- Country: Bolivia
- Time zone: UTC-4 (BOT)

= Cañaviri =

Cañaviri is a small town in Bolivia. In 2010 it had an estimated population of 992.

==Location and Nearby Places==
Cañaviri is the central place of Cantón Cañaviri and most populous town in the county ( Bolivian : Municipio ) Umala in Aroma Province. Situated at an altitude of 3852 m at the northern end of the Serrania de Huayllamarca, an approximately 100 kilometer long ridge, which is on the Altiplano in the west of the city of Oruro extends into northwest-southeast direction.

==Geography==
Cañaviri located on the Bolivian high plateau between the Andes mountain ranges of the Cordillera Occidental in the west and the Cordillera Central in the east.

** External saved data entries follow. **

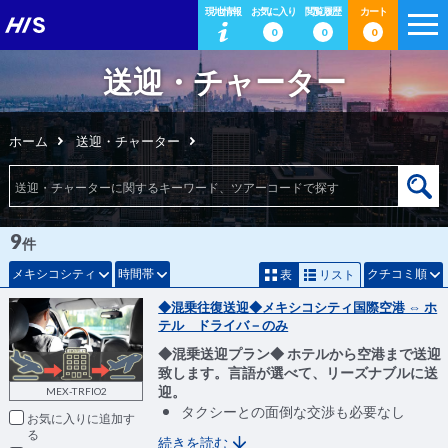
現地情報
お気に入り
閲覧履歴
カート
0
0
0
送迎・チャーター
ホーム
送迎・チャーター
9
件
メキシコシティ
時間帯
クチコミ順
表
リスト
◆混乗往復送迎◆メキシコシティ国際空港 ⇔ ホ
テル ドライバ－のみ
◆混乗送迎プラン◆ ホテルから空港まで送迎
致します。言語が選べて、リーズナブルに送
迎。
MEX-TRFIO2
タクシーとの面倒な交渉も必要なし
お気に入りに追加
続きを読む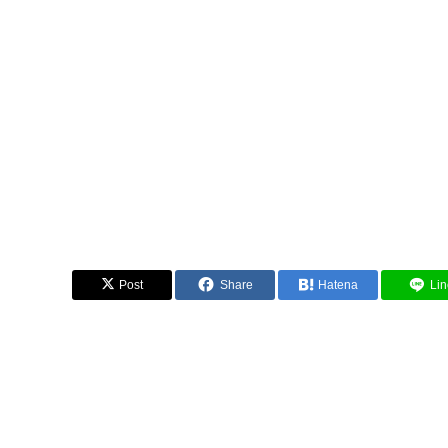
Post
Share
Hatena
Lin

The climate is the typical time of day climate of the equatorial high mountains, the precipitate at the mean temperature fluctuations during the day than during the year.
The mean average temperature of the region is about 7 °C (see climate Patacamaya diagram), the average monthly temperatures vary only slightly between 4 °C in June / July and 9 °C in the November / December. The annual rainfall is 460 mm, the monthly precipitation totals of between less than 10 mm from May to August and at 110 mm in January.

==Transport System==
Cañaviri is located eight kilometers north of Umala, the administrative center of the Municipalities, and 120 kilometers by road from La Paz, the capital of the departments.
From La Paz from the asphalt leads Highway Route 2 about 13 km from El Alto, from there to Route 1 south as 91 km asphalt road to Patacamaya, then Route 4 to the southwest 16 km to Cañaviri. From there, the leads Ruta 4 continue west past the highest mountain in Bolivia, the Sajama, reaching Tambo Quemado on the Chilean border after 173 km.